The problem is that you are having two clocks, one of which you base your measurements on, and the other is the one your monitor refreshes on. There is no guarantee that the two clocks stay in exact lockstep sync, plus there is no guarante that your monitor's 60Hz refresh rate is actually physically 60Hz. It can be slightly off in either ways and can even fluctuate in minuscue amounts. (Borderline related stuff: Remember the time when last year european clocks run 6 minutes late, because Serbia and Kosovo got into a power dispute that affected the frequency of the entire european grid slightly, causing the clocks to run slower ever so slightly.)

The proper solution is what frob already mentioned, decoupling your game logic/updates from your rendering code, letting rendering run as fast as it can (either limited by vsync and a set refresh rate, or just letting it loose altogether), and running your game logic at a set fixed rate of your choosing.


This comes up periodically here and the term used for it is fixed timestep. Below is the solution I use. It's a modified version of what's been offered here and it does work for me on Windows. This runs in your main loop before the draw routine:

int numLoops = 0;

long msecInterval = 1000 / targetFps;
		
if (updatedTime == 0)
    updatedTime = PLAT_GetTime() - msecInterval;
			
unsigned long curTime = PLAT_GetTime();
		
while ((updatedTime < curTime) && (curTime - updatedTime) > msecInterval)
{
	fixedTick();
	
	updatedTime += msecInterval;
				
	numLoops++;
    
    if (numLoops >= 100)
		updatedTime = PLAT_GetTime();
}

targetFps is the desired frame rate (30, 60, 90, etc)

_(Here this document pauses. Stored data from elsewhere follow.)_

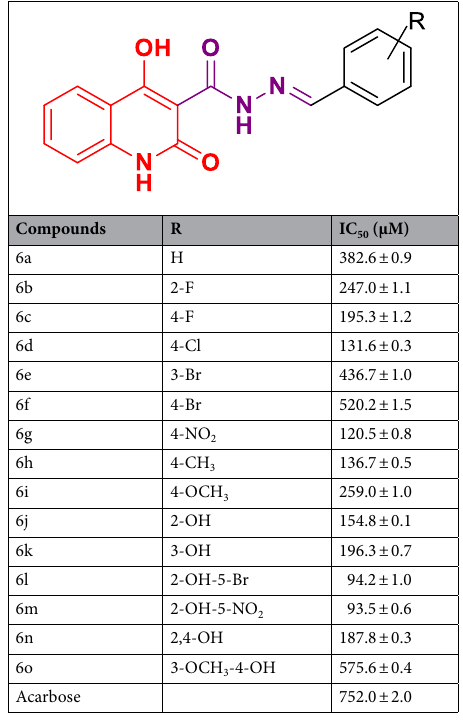
Table 1. α-Glucosidase inhibition of 4-hydroxyquinolinone hydrazone hybrids a . a Data represented in terms of mean ± SD.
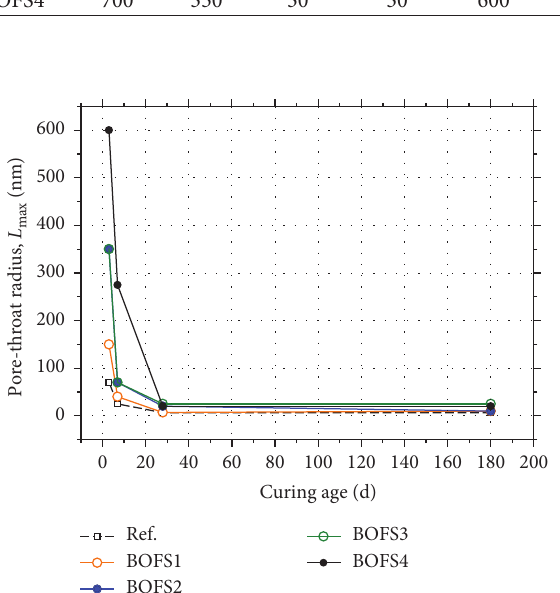
Figure 7: L max of cement pastes with BOFS at different curing ages.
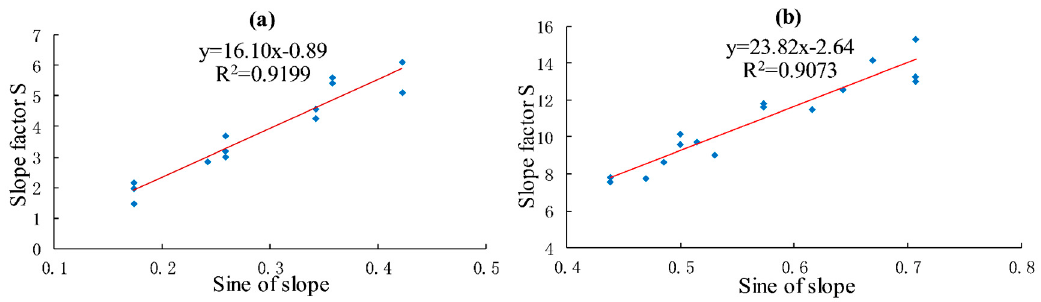
Figure 4. Relationship between the sine of slope and the slope factor: ( a ) slopes between 10° and 25°; and ( b ) slopes above 25°.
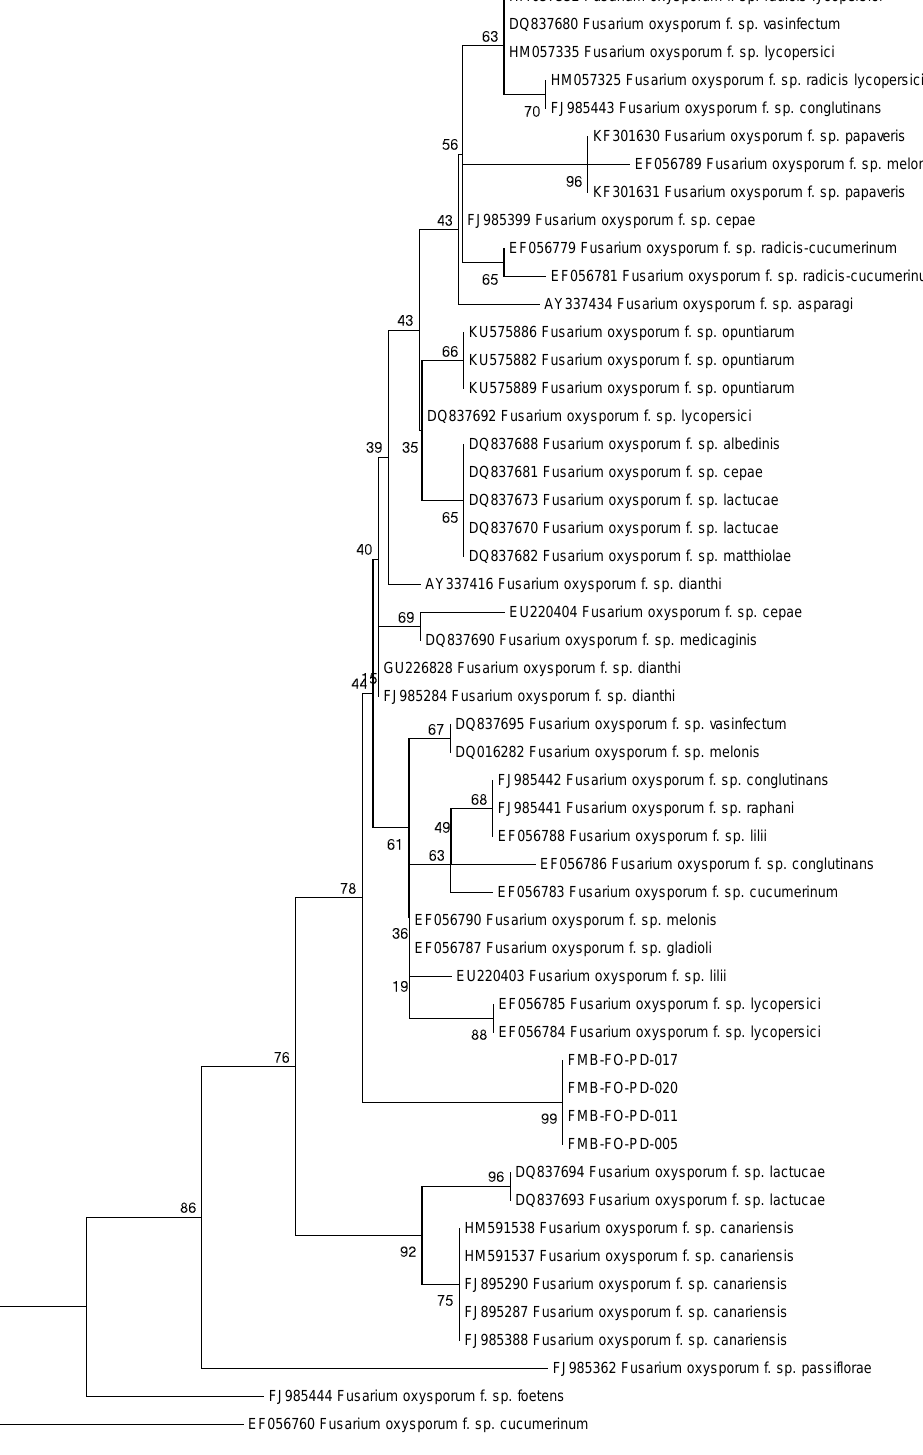
Figure 5. Phylogenetic tree based on translation elongation factor 1- α (TEF1- α ) region, using MEGA6.06 software under Neighbor-Joining (NJ) analysis, displayed a distinct and separate clade of the F. oxysporum isolates from other forma specialis with 99% bootstrap support.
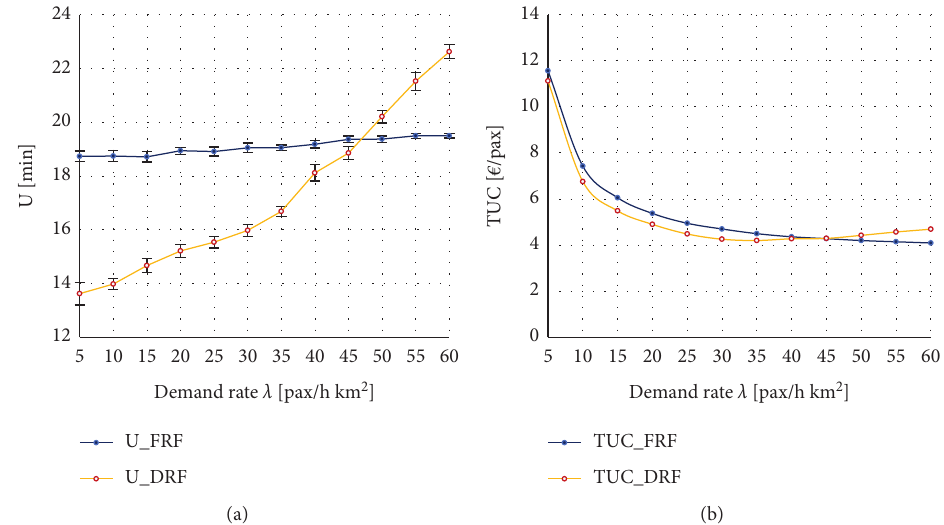
Figure 7: Performance of the Sc-base scenario in terms of user disutility (a) and transport unit cost (b) (bars in (a) showing confidence intervals).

fixedTick() is the timed update function where game updates.

PLAT_GetTime() is below:

#include <windows.h>

long PLAT_GetTime()
{
	SYSTEMTIME time;
	GetSystemTime(&time);
	LONG time_ms = (time.wMinute * 1000 * 60) + (time.wSecond * 1000) + time.wMilliseconds;
	
	return time_ms;
}


The numLoops > 100 is a safeguard in case we get stuck in the loop. I don't know why but it does happen in my case sometimes.

Also, I have a suspicion that the above only works if we can render frames faster than we need to update them. In other words, I suspect it freezes when rendering gets too slow. Please feel free to offer improvements. I struggled with this for a while and while not perfect, at least it works, unlike the out-of-the box code I found here.

Physics and simulations should run at a fixed time step. There are plenty of bugs you can search for spanning decades where players experience different things when those run at different steps. They can run faster and reach unplayable speeds as new machines come out, or allow exploits like certain processor speeds passing through objects or landing on walls.

Rendering should happen as fast as possible, running independently of the world's simulation. Use a blocking operation like D3D's Present() to wait until graphics are rendered.

If you're looking for pseudocode:

Loop 
  while( simulation time < now ) 
    advance simulation by one step // Notice this may run zero or more times 
  render to back buffer 
  present the back buffer, which blocks until the screen is ready
End loop

You don't need to code any special delays in your code for varying frame rates, nor do you need to do any special code to account for missed frames. The blocking page flip function like Present() handles that work for you. If the monitor can render at 50Hz, 60Hz, 72Hz, 90Hz, 144Hz, or anything else, you need to do nothing different at all other than call the blocking display function.